═══ EXTRACTED RECORDS

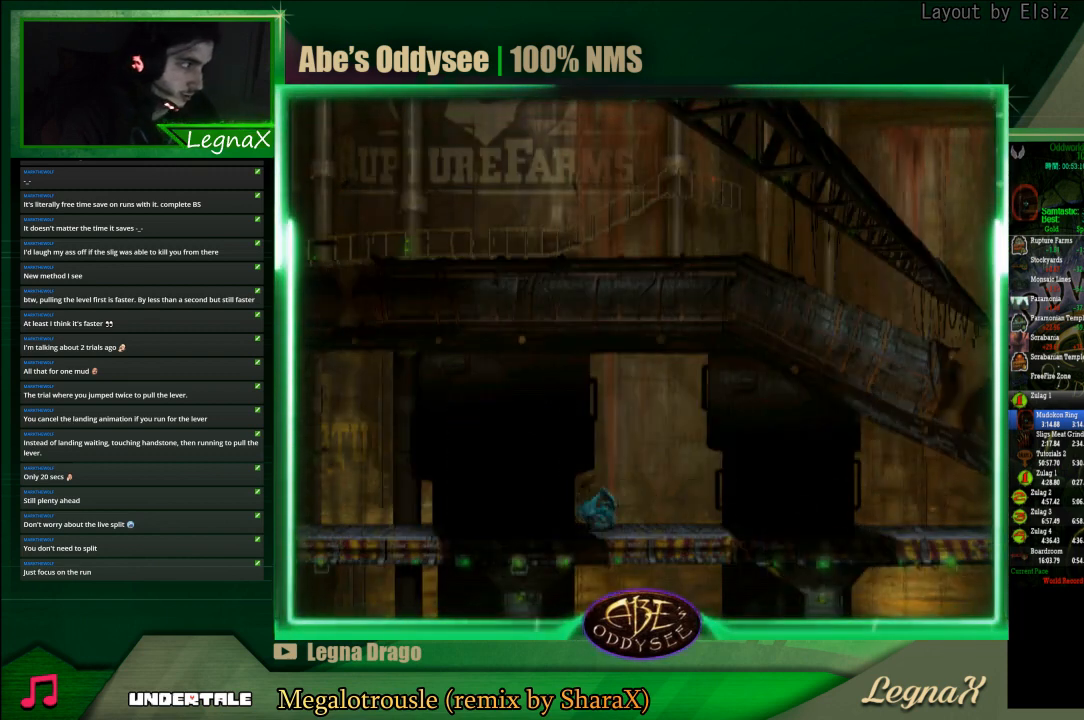
{"buttons": ["CROSS", "R1"], "left_stick": "left", "events": []}
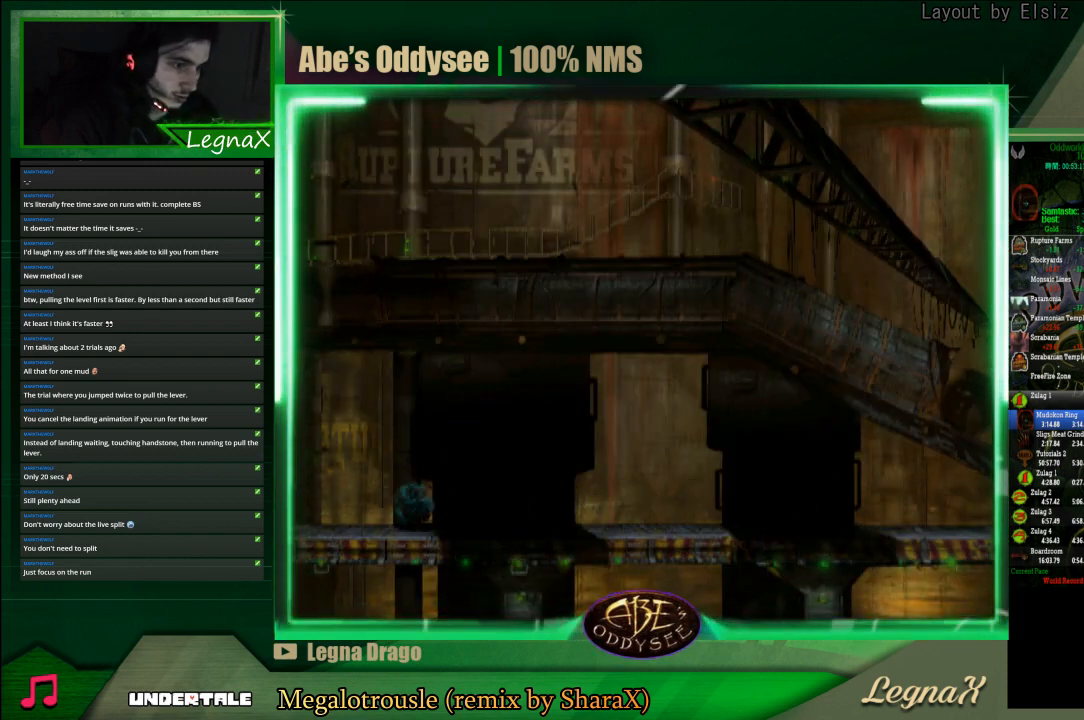
{"buttons": ["CROSS", "R1"], "left_stick": "left", "events": []}
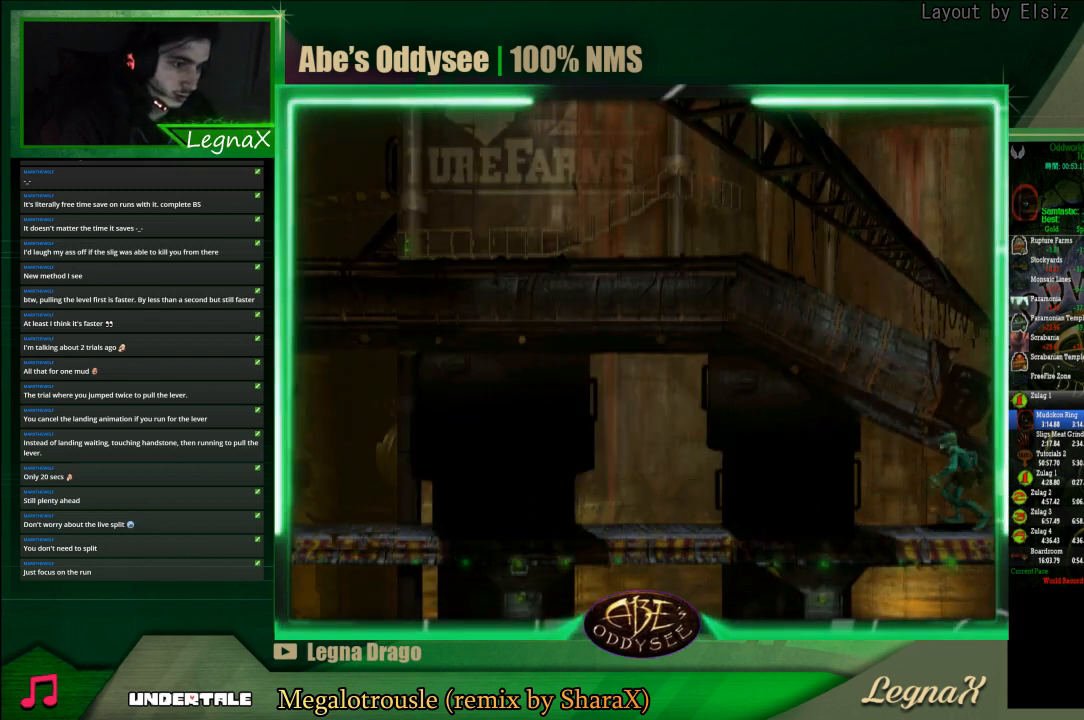
{"buttons": ["CROSS", "R1"], "left_stick": "left", "events": []}
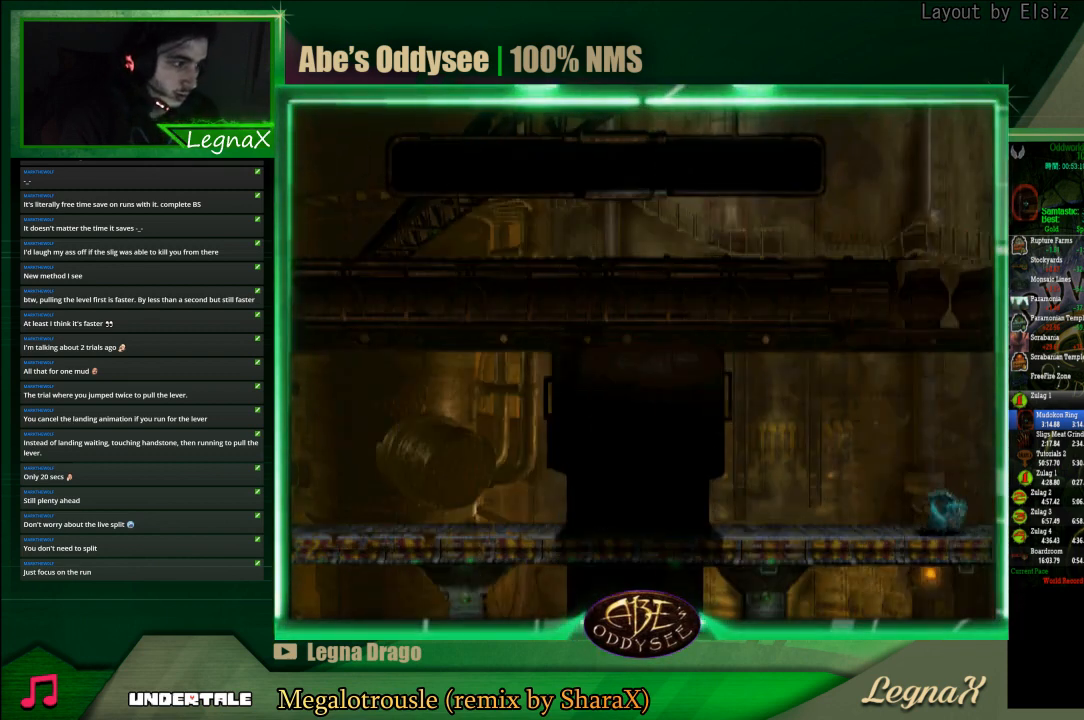
{"buttons": ["CROSS", "R1"], "left_stick": "left", "events": []}
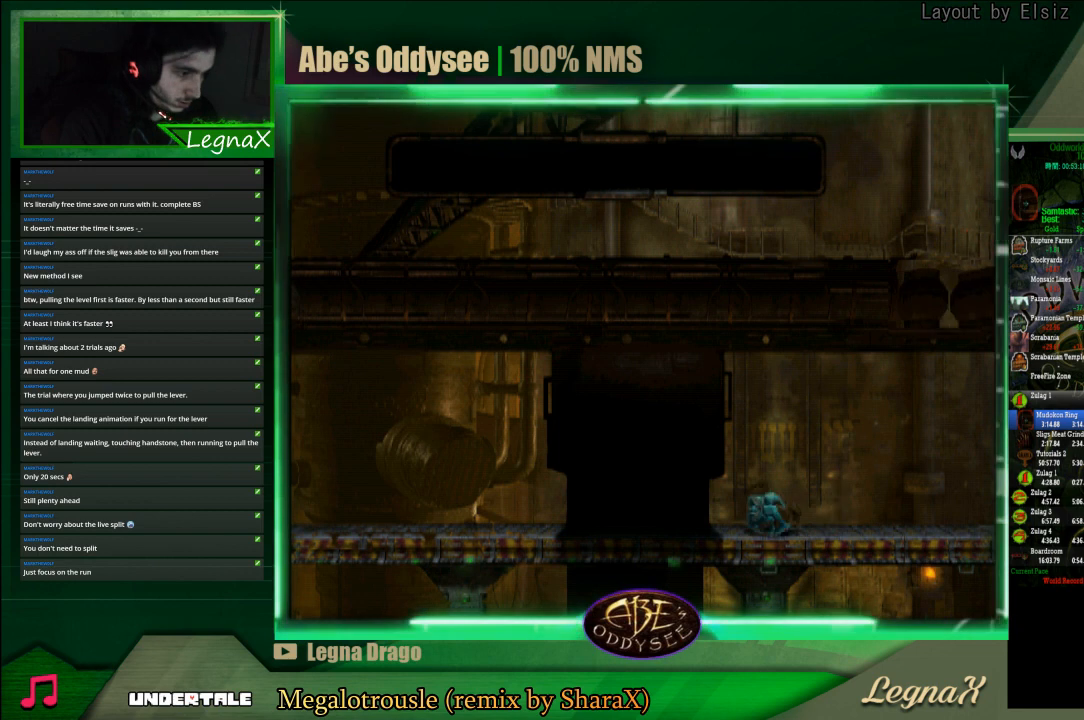
{"buttons": ["CROSS", "R1"], "left_stick": "left", "events": []}
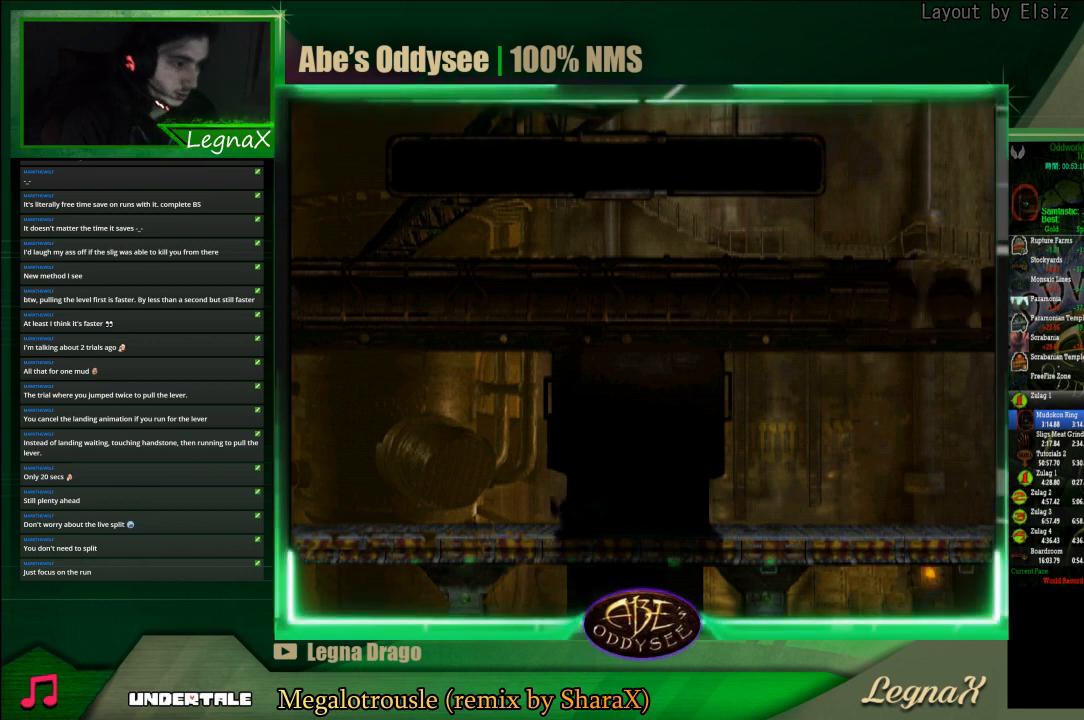
{"buttons": ["CROSS", "R1"], "left_stick": "left", "events": []}
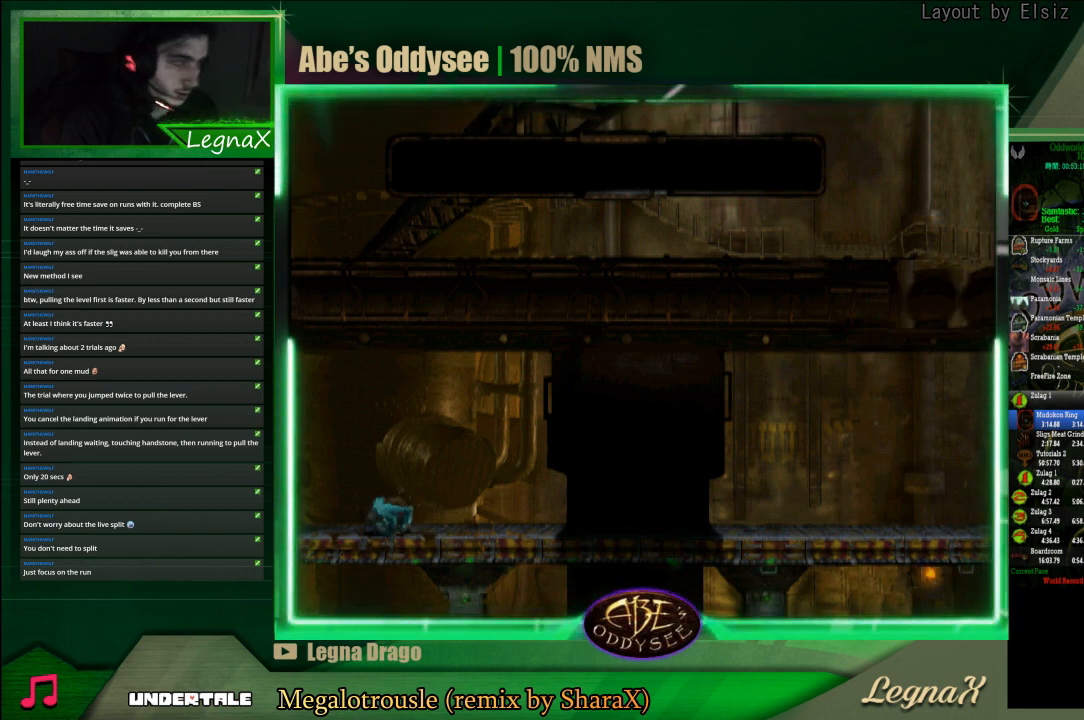
{"buttons": ["CROSS", "R1"], "left_stick": "left", "events": []}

══════

• **EXERCISE AIM**: Repeat the entries above exactly and skip the images.

• **REPLY TO THE TASK**:
{"buttons": ["CROSS", "R1"], "left_stick": "left", "events": []}
{"buttons": ["CROSS", "R1"], "left_stick": "left", "events": []}
{"buttons": ["CROSS", "R1"], "left_stick": "left", "events": []}
{"buttons": ["CROSS", "R1"], "left_stick": "left", "events": []}
{"buttons": ["CROSS", "R1"], "left_stick": "left", "events": []}
{"buttons": ["CROSS", "R1"], "left_stick": "left", "events": []}
{"buttons": ["CROSS", "R1"], "left_stick": "left", "events": []}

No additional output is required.